**Document section:**
■ ■ ■ ■ ■ ■ ■
Einstein's view of religion

lan B.
user 10895495
London, GB
Post #: 140
(From Andrew):

>No I do not think it's a 'gem of a quote from Einstein'. Nor do I think you have portrayed Einstein's views at all properly.

Although I have no wish to extend this line of prattle, which is based on a mis-reading of two juxtaposed sentences about something else, I will just balance it with some other quotes from Einstein, from his better years (from 'The expanded quotable Einstein' by Alice Calaprice, Princeton University Press 2000).

"I believe in Spinoza's God who reveals himself in the harmony of all that exists, but not in a God who concerns himself with the fate and actions of human beings."

.. Which comment would normally speaking be regarded as “philosophical”. One has either to be a Spinozistic pantheist or at least to have read about and understood the notion in order to interpret it as intended by Einstein himself.

(As I comment in the Postscript of my paper) .. if one continues to subtract properties from some purely “predicatively defined” “object”, i.e. some allegedly actual state of affairs entirely lacking empirical preamble or support, then sooner or later its classification as a so-and-so will become obliged to expire, because there’s simply too little empirical “meat” left to be able reliably to distinguish such an emaciated wannabe-concept from any other – one which is, let’s say, also completely lacking in predicative specification!
■ ■ ■ ■ ■ ■ ■
**Extracted material:**
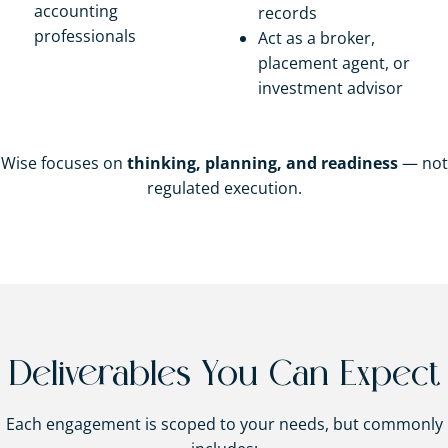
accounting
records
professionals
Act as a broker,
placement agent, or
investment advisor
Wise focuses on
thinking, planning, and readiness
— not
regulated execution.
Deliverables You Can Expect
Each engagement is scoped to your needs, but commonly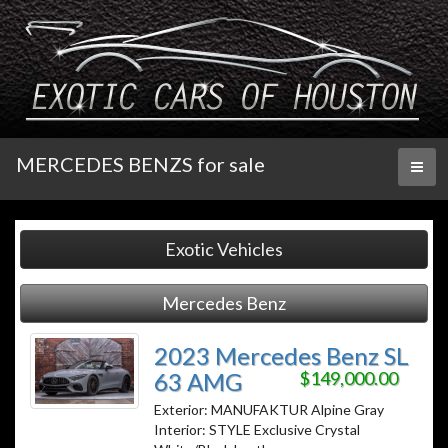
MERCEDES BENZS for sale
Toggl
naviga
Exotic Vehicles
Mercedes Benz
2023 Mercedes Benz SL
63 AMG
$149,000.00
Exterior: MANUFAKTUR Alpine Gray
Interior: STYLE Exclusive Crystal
■ ■ ■ ■ ■ ■ ■
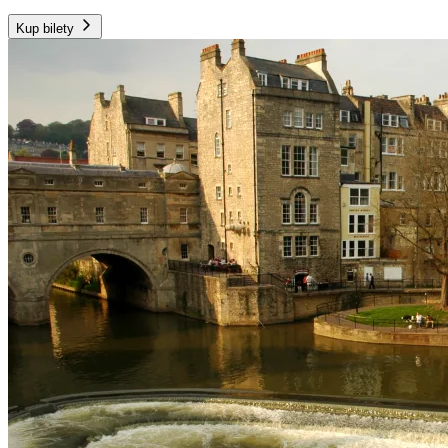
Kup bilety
■ ■ ■ ■ ■ ■ ■
**Parts of the exercise:**
a) Please reproduce word for word the part of the forum post on Einstein's view of religion starting at "user 10895495" and ending at "at all properly.".
b) In the two paragraphs of the forum post on Einstein's view of religion that follow the quotation about Spinoza's God, list every word or phrase the writer puts in double quotation marks.

**Task-by-task solutions:**
a)
user 10895495
London, GB
Post #: 140
(From Andrew):

>No I do not think it's a 'gem of a quote from Einstein'. Nor do I think you have portrayed Einstein's views at all properly.

b)
- philosophical
- predicatively defined
- object
- meat